Action item – Copy the material below line for line, changing nothing.

Input material –
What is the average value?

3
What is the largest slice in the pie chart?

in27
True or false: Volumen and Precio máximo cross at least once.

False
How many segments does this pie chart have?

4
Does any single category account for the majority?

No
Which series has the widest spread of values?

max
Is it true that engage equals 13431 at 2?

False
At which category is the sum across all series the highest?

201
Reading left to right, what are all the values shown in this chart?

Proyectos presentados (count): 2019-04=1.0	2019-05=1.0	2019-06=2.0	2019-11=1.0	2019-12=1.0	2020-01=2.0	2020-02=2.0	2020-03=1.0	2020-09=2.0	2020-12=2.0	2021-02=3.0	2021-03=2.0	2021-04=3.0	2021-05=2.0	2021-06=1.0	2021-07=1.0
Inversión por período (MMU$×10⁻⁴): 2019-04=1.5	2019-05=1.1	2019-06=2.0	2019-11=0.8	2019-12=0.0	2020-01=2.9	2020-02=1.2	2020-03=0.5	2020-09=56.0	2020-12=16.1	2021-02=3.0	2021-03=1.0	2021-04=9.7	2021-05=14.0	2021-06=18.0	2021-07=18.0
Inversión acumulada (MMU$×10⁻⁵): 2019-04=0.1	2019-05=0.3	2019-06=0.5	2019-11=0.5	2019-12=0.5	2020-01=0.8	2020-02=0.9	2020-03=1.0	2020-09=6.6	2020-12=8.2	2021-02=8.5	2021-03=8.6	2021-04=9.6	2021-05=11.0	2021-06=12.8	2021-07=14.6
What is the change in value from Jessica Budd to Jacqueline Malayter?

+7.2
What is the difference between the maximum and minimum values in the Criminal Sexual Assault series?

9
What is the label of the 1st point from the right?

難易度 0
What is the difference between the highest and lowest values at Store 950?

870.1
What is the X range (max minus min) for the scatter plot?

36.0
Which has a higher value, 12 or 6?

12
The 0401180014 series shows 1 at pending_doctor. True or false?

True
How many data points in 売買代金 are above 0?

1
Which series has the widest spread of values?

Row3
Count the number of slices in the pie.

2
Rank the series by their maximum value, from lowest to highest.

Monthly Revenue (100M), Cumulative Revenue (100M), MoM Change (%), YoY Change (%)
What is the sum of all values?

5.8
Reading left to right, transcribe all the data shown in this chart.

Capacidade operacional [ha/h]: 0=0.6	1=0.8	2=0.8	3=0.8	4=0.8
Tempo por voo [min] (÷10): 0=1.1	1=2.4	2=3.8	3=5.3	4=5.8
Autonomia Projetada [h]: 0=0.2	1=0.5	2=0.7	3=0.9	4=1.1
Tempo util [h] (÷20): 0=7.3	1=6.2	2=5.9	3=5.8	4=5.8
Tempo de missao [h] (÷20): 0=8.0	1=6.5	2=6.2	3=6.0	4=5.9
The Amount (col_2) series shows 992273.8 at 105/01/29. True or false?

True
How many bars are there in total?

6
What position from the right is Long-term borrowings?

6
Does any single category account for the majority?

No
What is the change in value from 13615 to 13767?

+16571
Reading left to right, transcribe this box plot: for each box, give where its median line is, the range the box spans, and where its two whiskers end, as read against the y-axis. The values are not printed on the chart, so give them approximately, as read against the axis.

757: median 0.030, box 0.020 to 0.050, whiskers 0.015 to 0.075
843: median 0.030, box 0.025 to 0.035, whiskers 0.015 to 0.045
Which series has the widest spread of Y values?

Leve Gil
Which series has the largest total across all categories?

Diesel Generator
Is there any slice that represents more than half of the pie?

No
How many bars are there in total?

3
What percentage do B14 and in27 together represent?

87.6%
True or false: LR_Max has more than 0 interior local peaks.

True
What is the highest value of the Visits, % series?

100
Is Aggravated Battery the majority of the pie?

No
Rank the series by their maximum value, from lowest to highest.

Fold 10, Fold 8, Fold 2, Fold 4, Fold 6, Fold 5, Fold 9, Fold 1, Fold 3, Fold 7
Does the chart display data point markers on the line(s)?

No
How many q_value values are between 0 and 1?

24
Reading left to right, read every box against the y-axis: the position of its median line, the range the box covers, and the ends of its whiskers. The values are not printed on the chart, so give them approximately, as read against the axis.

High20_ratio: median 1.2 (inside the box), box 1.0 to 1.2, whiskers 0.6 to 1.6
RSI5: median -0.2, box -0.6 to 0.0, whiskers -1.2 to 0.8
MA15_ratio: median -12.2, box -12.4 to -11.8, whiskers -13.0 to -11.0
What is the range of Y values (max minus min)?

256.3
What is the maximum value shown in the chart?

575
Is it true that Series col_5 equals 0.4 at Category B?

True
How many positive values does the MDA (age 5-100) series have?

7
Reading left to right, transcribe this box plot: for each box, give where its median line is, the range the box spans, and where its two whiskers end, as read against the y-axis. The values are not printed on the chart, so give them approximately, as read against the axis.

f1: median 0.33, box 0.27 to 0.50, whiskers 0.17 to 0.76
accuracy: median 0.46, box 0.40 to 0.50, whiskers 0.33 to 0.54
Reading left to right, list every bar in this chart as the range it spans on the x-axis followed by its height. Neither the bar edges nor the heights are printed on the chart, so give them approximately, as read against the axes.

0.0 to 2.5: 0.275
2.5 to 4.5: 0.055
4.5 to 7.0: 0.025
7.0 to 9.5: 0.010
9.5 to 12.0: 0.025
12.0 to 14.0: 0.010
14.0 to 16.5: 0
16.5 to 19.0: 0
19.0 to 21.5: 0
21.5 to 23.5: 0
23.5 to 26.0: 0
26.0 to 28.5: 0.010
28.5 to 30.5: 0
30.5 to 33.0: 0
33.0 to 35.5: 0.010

Solution to the problem –
What is the average value?

3
What is the largest slice in the pie chart?

in27
True or false: Volumen and Precio máximo cross at least once.

False
How many segments does this pie chart have?

4
Does any single category account for the majority?

No
Which series has the widest spread of values?

max
Is it true that engage equals 13431 at 2?

False
At which category is the sum across all series the highest?

201
Reading left to right, what are all the values shown in this chart?

Proyectos presentados (count): 2019-04=1.0	2019-05=1.0	2019-06=2.0	2019-11=1.0	2019-12=1.0	2020-01=2.0	2020-02=2.0	2020-03=1.0	2020-09=2.0	2020-12=2.0	2021-02=3.0	2021-03=2.0	2021-04=3.0	2021-05=2.0	2021-06=1.0	2021-07=1.0
Inversión por período (MMU$×10⁻⁴): 2019-04=1.5	2019-05=1.1	2019-06=2.0	2019-11=0.8	2019-12=0.0	2020-01=2.9	2020-02=1.2	2020-03=0.5	2020-09=56.0	2020-12=16.1	2021-02=3.0	2021-03=1.0	2021-04=9.7	2021-05=14.0	2021-06=18.0	2021-07=18.0
Inversión acumulada (MMU$×10⁻⁵): 2019-04=0.1	2019-05=0.3	2019-06=0.5	2019-11=0.5	2019-12=0.5	2020-01=0.8	2020-02=0.9	2020-03=1.0	2020-09=6.6	2020-12=8.2	2021-02=8.5	2021-03=8.6	2021-04=9.6	2021-05=11.0	2021-06=12.8	2021-07=14.6
What is the change in value from Jessica Budd to Jacqueline Malayter?

+7.2
What is the difference between the maximum and minimum values in the Criminal Sexual Assault series?

9
What is the label of the 1st point from the right?

難易度 0
What is the difference between the highest and lowest values at Store 950?

870.1
What is the X range (max minus min) for the scatter plot?

36.0
Which has a higher value, 12 or 6?

12
The 0401180014 series shows 1 at pending_doctor. True or false?

True
How many data points in 売買代金 are above 0?

1
Which series has the widest spread of values?

Row3
Count the number of slices in the pie.

2
Rank the series by their maximum value, from lowest to highest.

Monthly Revenue (100M), Cumulative Revenue (100M), MoM Change (%), YoY Change (%)
What is the sum of all values?

5.8
Reading left to right, transcribe all the data shown in this chart.

Capacidade operacional [ha/h]: 0=0.6	1=0.8	2=0.8	3=0.8	4=0.8
Tempo por voo [min] (÷10): 0=1.1	1=2.4	2=3.8	3=5.3	4=5.8
Autonomia Projetada [h]: 0=0.2	1=0.5	2=0.7	3=0.9	4=1.1
Tempo util [h] (÷20): 0=7.3	1=6.2	2=5.9	3=5.8	4=5.8
Tempo de missao [h] (÷20): 0=8.0	1=6.5	2=6.2	3=6.0	4=5.9
The Amount (col_2) series shows 992273.8 at 105/01/29. True or false?

True
How many bars are there in total?

6
What position from the right is Long-term borrowings?

6
Does any single category account for the majority?

No
What is the change in value from 13615 to 13767?

+16571
Reading left to right, transcribe this box plot: for each box, give where its median line is, the range the box spans, and where its two whiskers end, as read against the y-axis. The values are not printed on the chart, so give them approximately, as read against the axis.

757: median 0.030, box 0.020 to 0.050, whiskers 0.015 to 0.075
843: median 0.030, box 0.025 to 0.035, whiskers 0.015 to 0.045
Which series has the widest spread of Y values?

Leve Gil
Which series has the largest total across all categories?

Diesel Generator
Is there any slice that represents more than half of the pie?

No
How many bars are there in total?

3
What percentage do B14 and in27 together represent?

87.6%
True or false: LR_Max has more than 0 interior local peaks.

True
What is the highest value of the Visits, % series?

100
Is Aggravated Battery the majority of the pie?

No
Rank the series by their maximum value, from lowest to highest.

Fold 10, Fold 8, Fold 2, Fold 4, Fold 6, Fold 5, Fold 9, Fold 1, Fold 3, Fold 7
Does the chart display data point markers on the line(s)?

No
How many q_value values are between 0 and 1?

24
Reading left to right, read every box against the y-axis: the position of its median line, the range the box covers, and the ends of its whiskers. The values are not printed on the chart, so give them approximately, as read against the axis.

High20_ratio: median 1.2 (inside the box), box 1.0 to 1.2, whiskers 0.6 to 1.6
RSI5: median -0.2, box -0.6 to 0.0, whiskers -1.2 to 0.8
MA15_ratio: median -12.2, box -12.4 to -11.8, whiskers -13.0 to -11.0
What is the range of Y values (max minus min)?

256.3
What is the maximum value shown in the chart?

575
Is it true that Series col_5 equals 0.4 at Category B?

True
How many positive values does the MDA (age 5-100) series have?

7
Reading left to right, transcribe this box plot: for each box, give where its median line is, the range the box spans, and where its two whiskers end, as read against the y-axis. The values are not printed on the chart, so give them approximately, as read against the axis.

f1: median 0.33, box 0.27 to 0.50, whiskers 0.17 to 0.76
accuracy: median 0.46, box 0.40 to 0.50, whiskers 0.33 to 0.54
Reading left to right, list every bar in this chart as the range it spans on the x-axis followed by its height. Neither the bar edges nor the heights are printed on the chart, so give them approximately, as read against the axes.

0.0 to 2.5: 0.275
2.5 to 4.5: 0.055
4.5 to 7.0: 0.025
7.0 to 9.5: 0.010
9.5 to 12.0: 0.025
12.0 to 14.0: 0.010
14.0 to 16.5: 0
16.5 to 19.0: 0
19.0 to 21.5: 0
21.5 to 23.5: 0
23.5 to 26.0: 0
26.0 to 28.5: 0.010
28.5 to 30.5: 0
30.5 to 33.0: 0
33.0 to 35.5: 0.010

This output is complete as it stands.